• Exercise requirements:
**1.** Print the portion of the blog post starting with "Revamping, Revising and" and going on through "very little sense.".
**2.** According to the editor's note in the blog post, why did the spot say "MOVED" for some time?

• Extracted text:
==========

Revamping, Revising and Updating

Editor's note: This spot said "MOVED" for some time because the blog that WAS here was long, rambling, and made very little sense to anyone but me. I decided to put it back. Just be warned, it's long, rambling and makes very little sense.


Okay, so I had a really great idea for an entry for today, but I knew I couldn't post it without first running it by Schleprock, since he was one of the people I'd be mentioning. Schelprock is a very dear friend, and a pretty private person. In our discussion, the logistics became so complicated I decided to save writing it for another time... Since Schleprock asked me not to identify him, I'm writing this preface for him specifically:
Dear Schleprock, THIS IS NOT the post you and I discussed. THIS IS NOT YOU. I care about the two people I'm writing about in this one, but I'm not worried about protecting their privacy as I was yours. Besides, if you read this post thinking you were going to be in it, you'd read it, lean back and say "HUH? How did I miss all that?" Ya didn't miss anything, it ain't you. While I care about the people in this post, they don't warrant a pre-contact. Heck, I doubt either of them will ever see it.

==========

• Given information:

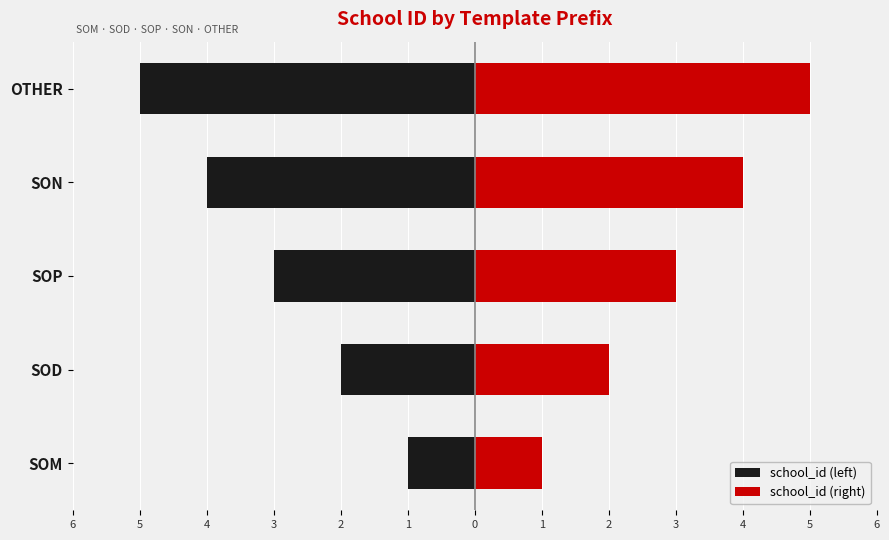

At how many categories does at least one series exceed -3?

5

==========

• Outputs in order:
**1.**
Revamping, Revising and Updating

Editor's note: This spot said "MOVED" for some time because the blog that WAS here was long, rambling, and made very little sense to anyone but me. I decided to put it back. Just be warned, it's long, rambling and makes very little sense.

**2.** The blog that was there was long, rambling, and made very little sense to anyone but the writer.